- Input for this task
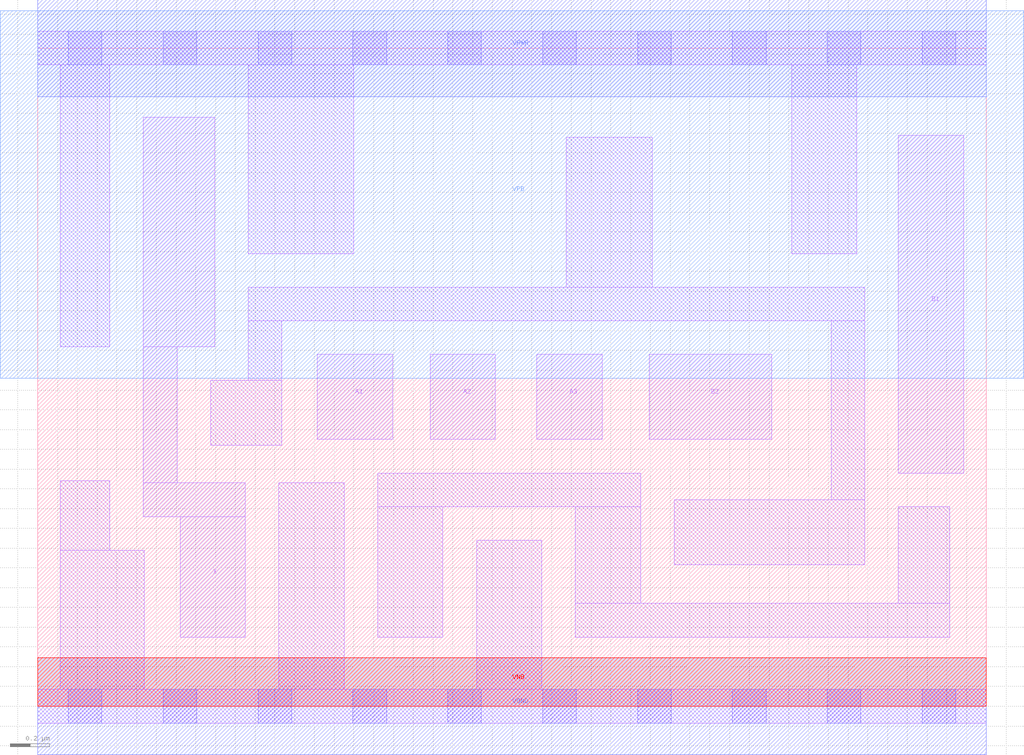
<source format=lef>
# Copyright 2020 The SkyWater PDK Authors
#
# Licensed under the Apache License, Version 2.0 (the "License");
# you may not use this file except in compliance with the License.
# You may obtain a copy of the License at
#
#     https://www.apache.org/licenses/LICENSE-2.0
#
# Unless required by applicable law or agreed to in writing, software
# distributed under the License is distributed on an "AS IS" BASIS,
# WITHOUT WARRANTIES OR CONDITIONS OF ANY KIND, either express or implied.
# See the License for the specific language governing permissions and
# limitations under the License.
#
# SPDX-License-Identifier: Apache-2.0

VERSION 5.7 ;
  NOWIREEXTENSIONATPIN ON ;
  DIVIDERCHAR "/" ;
  BUSBITCHARS "[]" ;
MACRO sky130_fd_sc_ms__o32a_2
  CLASS CORE ;
  FOREIGN sky130_fd_sc_ms__o32a_2 ;
  ORIGIN  0.000000  0.000000 ;
  SIZE  4.800000 BY  3.330000 ;
  SYMMETRY X Y ;
  SITE unit ;
  PIN A1
    ANTENNAGATEAREA  0.291000 ;
    DIRECTION INPUT ;
    USE SIGNAL ;
    PORT
      LAYER li1 ;
        RECT 1.415000 1.350000 1.795000 1.780000 ;
    END
  END A1
  PIN A2
    ANTENNAGATEAREA  0.291000 ;
    DIRECTION INPUT ;
    USE SIGNAL ;
    PORT
      LAYER li1 ;
        RECT 1.985000 1.350000 2.315000 1.780000 ;
    END
  END A2
  PIN A3
    ANTENNAGATEAREA  0.291000 ;
    DIRECTION INPUT ;
    USE SIGNAL ;
    PORT
      LAYER li1 ;
        RECT 2.525000 1.350000 2.855000 1.780000 ;
    END
  END A3
  PIN B1
    ANTENNAGATEAREA  0.291000 ;
    DIRECTION INPUT ;
    USE SIGNAL ;
    PORT
      LAYER li1 ;
        RECT 4.355000 1.180000 4.685000 2.890000 ;
    END
  END B1
  PIN B2
    ANTENNAGATEAREA  0.291000 ;
    DIRECTION INPUT ;
    USE SIGNAL ;
    PORT
      LAYER li1 ;
        RECT 3.095000 1.350000 3.715000 1.780000 ;
    END
  END B2
  PIN X
    ANTENNADIFFAREA  0.509600 ;
    DIRECTION OUTPUT ;
    USE SIGNAL ;
    PORT
      LAYER li1 ;
        RECT 0.535000 0.960000 1.050000 1.130000 ;
        RECT 0.535000 1.130000 0.705000 1.820000 ;
        RECT 0.535000 1.820000 0.895000 2.980000 ;
        RECT 0.720000 0.350000 1.050000 0.960000 ;
    END
  END X
  PIN VGND
    DIRECTION INOUT ;
    USE GROUND ;
    PORT
      LAYER met1 ;
        RECT 0.000000 -0.245000 4.800000 0.245000 ;
    END
  END VGND
  PIN VNB
    DIRECTION INOUT ;
    USE GROUND ;
    PORT
      LAYER pwell ;
        RECT 0.000000 0.000000 4.800000 0.245000 ;
    END
  END VNB
  PIN VPB
    DIRECTION INOUT ;
    USE POWER ;
    PORT
      LAYER nwell ;
        RECT -0.190000 1.660000 4.990000 3.520000 ;
    END
  END VPB
  PIN VPWR
    DIRECTION INOUT ;
    USE POWER ;
    PORT
      LAYER met1 ;
        RECT 0.000000 3.085000 4.800000 3.575000 ;
    END
  END VPWR
  OBS
    LAYER li1 ;
      RECT 0.000000 -0.085000 4.800000 0.085000 ;
      RECT 0.000000  3.245000 4.800000 3.415000 ;
      RECT 0.115000  0.085000 0.540000 0.790000 ;
      RECT 0.115000  0.790000 0.365000 1.140000 ;
      RECT 0.115000  1.820000 0.365000 3.245000 ;
      RECT 0.875000  1.320000 1.235000 1.650000 ;
      RECT 1.065000  1.650000 1.235000 1.950000 ;
      RECT 1.065000  1.950000 4.185000 2.120000 ;
      RECT 1.065000  2.290000 1.600000 3.245000 ;
      RECT 1.220000  0.085000 1.550000 1.130000 ;
      RECT 1.720000  0.350000 2.050000 1.010000 ;
      RECT 1.720000  1.010000 3.050000 1.180000 ;
      RECT 2.220000  0.085000 2.550000 0.840000 ;
      RECT 2.675000  2.120000 3.110000 2.880000 ;
      RECT 2.720000  0.350000 4.615000 0.520000 ;
      RECT 2.720000  0.520000 3.050000 1.010000 ;
      RECT 3.220000  0.715000 4.185000 1.045000 ;
      RECT 3.815000  2.290000 4.145000 3.245000 ;
      RECT 4.015000  1.045000 4.185000 1.950000 ;
      RECT 4.355000  0.520000 4.615000 1.010000 ;
    LAYER mcon ;
      RECT 0.155000 -0.085000 0.325000 0.085000 ;
      RECT 0.155000  3.245000 0.325000 3.415000 ;
      RECT 0.635000 -0.085000 0.805000 0.085000 ;
      RECT 0.635000  3.245000 0.805000 3.415000 ;
      RECT 1.115000 -0.085000 1.285000 0.085000 ;
      RECT 1.115000  3.245000 1.285000 3.415000 ;
      RECT 1.595000 -0.085000 1.765000 0.085000 ;
      RECT 1.595000  3.245000 1.765000 3.415000 ;
      RECT 2.075000 -0.085000 2.245000 0.085000 ;
      RECT 2.075000  3.245000 2.245000 3.415000 ;
      RECT 2.555000 -0.085000 2.725000 0.085000 ;
      RECT 2.555000  3.245000 2.725000 3.415000 ;
      RECT 3.035000 -0.085000 3.205000 0.085000 ;
      RECT 3.035000  3.245000 3.205000 3.415000 ;
      RECT 3.515000 -0.085000 3.685000 0.085000 ;
      RECT 3.515000  3.245000 3.685000 3.415000 ;
      RECT 3.995000 -0.085000 4.165000 0.085000 ;
      RECT 3.995000  3.245000 4.165000 3.415000 ;
      RECT 4.475000 -0.085000 4.645000 0.085000 ;
      RECT 4.475000  3.245000 4.645000 3.415000 ;
  END
END sky130_fd_sc_ms__o32a_2
END LIBRARY

</source>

- Brief
Please repeat the records above word for word, and do not include the pictures.

- Written response
<source format=lef>
# Copyright 2020 The SkyWater PDK Authors
#
# Licensed under the Apache License, Version 2.0 (the "License");
# you may not use this file except in compliance with the License.
# You may obtain a copy of the License at
#
#     https://www.apache.org/licenses/LICENSE-2.0
#
# Unless required by applicable law or agreed to in writing, software
# distributed under the License is distributed on an "AS IS" BASIS,
# WITHOUT WARRANTIES OR CONDITIONS OF ANY KIND, either express or implied.
# See the License for the specific language governing permissions and
# limitations under the License.
#
# SPDX-License-Identifier: Apache-2.0

VERSION 5.7 ;
  NOWIREEXTENSIONATPIN ON ;
  DIVIDERCHAR "/" ;
  BUSBITCHARS "[]" ;
MACRO sky130_fd_sc_ms__o32a_2
  CLASS CORE ;
  FOREIGN sky130_fd_sc_ms__o32a_2 ;
  ORIGIN  0.000000  0.000000 ;
  SIZE  4.800000 BY  3.330000 ;
  SYMMETRY X Y ;
  SITE unit ;
  PIN A1
    ANTENNAGATEAREA  0.291000 ;
    DIRECTION INPUT ;
    USE SIGNAL ;
    PORT
      LAYER li1 ;
        RECT 1.415000 1.350000 1.795000 1.780000 ;
    END
  END A1
  PIN A2
    ANTENNAGATEAREA  0.291000 ;
    DIRECTION INPUT ;
    USE SIGNAL ;
    PORT
      LAYER li1 ;
        RECT 1.985000 1.350000 2.315000 1.780000 ;
    END
  END A2
  PIN A3
    ANTENNAGATEAREA  0.291000 ;
    DIRECTION INPUT ;
    USE SIGNAL ;
    PORT
      LAYER li1 ;
        RECT 2.525000 1.350000 2.855000 1.780000 ;
    END
  END A3
  PIN B1
    ANTENNAGATEAREA  0.291000 ;
    DIRECTION INPUT ;
    USE SIGNAL ;
    PORT
      LAYER li1 ;
        RECT 4.355000 1.180000 4.685000 2.890000 ;
    END
  END B1
  PIN B2
    ANTENNAGATEAREA  0.291000 ;
    DIRECTION INPUT ;
    USE SIGNAL ;
    PORT
      LAYER li1 ;
        RECT 3.095000 1.350000 3.715000 1.780000 ;
    END
  END B2
  PIN X
    ANTENNADIFFAREA  0.509600 ;
    DIRECTION OUTPUT ;
    USE SIGNAL ;
    PORT
      LAYER li1 ;
        RECT 0.535000 0.960000 1.050000 1.130000 ;
        RECT 0.535000 1.130000 0.705000 1.820000 ;
        RECT 0.535000 1.820000 0.895000 2.980000 ;
        RECT 0.720000 0.350000 1.050000 0.960000 ;
    END
  END X
  PIN VGND
    DIRECTION INOUT ;
    USE GROUND ;
    PORT
      LAYER met1 ;
        RECT 0.000000 -0.245000 4.800000 0.245000 ;
    END
  END VGND
  PIN VNB
    DIRECTION INOUT ;
    USE GROUND ;
    PORT
      LAYER pwell ;
        RECT 0.000000 0.000000 4.800000 0.245000 ;
    END
  END VNB
  PIN VPB
    DIRECTION INOUT ;
    USE POWER ;
    PORT
      LAYER nwell ;
        RECT -0.190000 1.660000 4.990000 3.520000 ;
    END
  END VPB
  PIN VPWR
    DIRECTION INOUT ;
    USE POWER ;
    PORT
      LAYER met1 ;
        RECT 0.000000 3.085000 4.800000 3.575000 ;
    END
  END VPWR
  OBS
    LAYER li1 ;
      RECT 0.000000 -0.085000 4.800000 0.085000 ;
      RECT 0.000000  3.245000 4.800000 3.415000 ;
      RECT 0.115000  0.085000 0.540000 0.790000 ;
      RECT 0.115000  0.790000 0.365000 1.140000 ;
      RECT 0.115000  1.820000 0.365000 3.245000 ;
      RECT 0.875000  1.320000 1.235000 1.650000 ;
      RECT 1.065000  1.650000 1.235000 1.950000 ;
      RECT 1.065000  1.950000 4.185000 2.120000 ;
      RECT 1.065000  2.290000 1.600000 3.245000 ;
      RECT 1.220000  0.085000 1.550000 1.130000 ;
      RECT 1.720000  0.350000 2.050000 1.010000 ;
      RECT 1.720000  1.010000 3.050000 1.180000 ;
      RECT 2.220000  0.085000 2.550000 0.840000 ;
      RECT 2.675000  2.120000 3.110000 2.880000 ;
      RECT 2.720000  0.350000 4.615000 0.520000 ;
      RECT 2.720000  0.520000 3.050000 1.010000 ;
      RECT 3.220000  0.715000 4.185000 1.045000 ;
      RECT 3.815000  2.290000 4.145000 3.245000 ;
      RECT 4.015000  1.045000 4.185000 1.950000 ;
      RECT 4.355000  0.520000 4.615000 1.010000 ;
    LAYER mcon ;
      RECT 0.155000 -0.085000 0.325000 0.085000 ;
      RECT 0.155000  3.245000 0.325000 3.415000 ;
      RECT 0.635000 -0.085000 0.805000 0.085000 ;
      RECT 0.635000  3.245000 0.805000 3.415000 ;
      RECT 1.115000 -0.085000 1.285000 0.085000 ;
      RECT 1.115000  3.245000 1.285000 3.415000 ;
      RECT 1.595000 -0.085000 1.765000 0.085000 ;
      RECT 1.595000  3.245000 1.765000 3.415000 ;
      RECT 2.075000 -0.085000 2.245000 0.085000 ;
      RECT 2.075000  3.245000 2.245000 3.415000 ;
      RECT 2.555000 -0.085000 2.725000 0.085000 ;
      RECT 2.555000  3.245000 2.725000 3.415000 ;
      RECT 3.035000 -0.085000 3.205000 0.085000 ;
      RECT 3.035000  3.245000 3.205000 3.415000 ;
      RECT 3.515000 -0.085000 3.685000 0.085000 ;
      RECT 3.515000  3.245000 3.685000 3.415000 ;
      RECT 3.995000 -0.085000 4.165000 0.085000 ;
      RECT 3.995000  3.245000 4.165000 3.415000 ;
      RECT 4.475000 -0.085000 4.645000 0.085000 ;
      RECT 4.475000  3.245000 4.645000 3.415000 ;
  END
END sky130_fd_sc_ms__o32a_2
END LIBRARY

</source>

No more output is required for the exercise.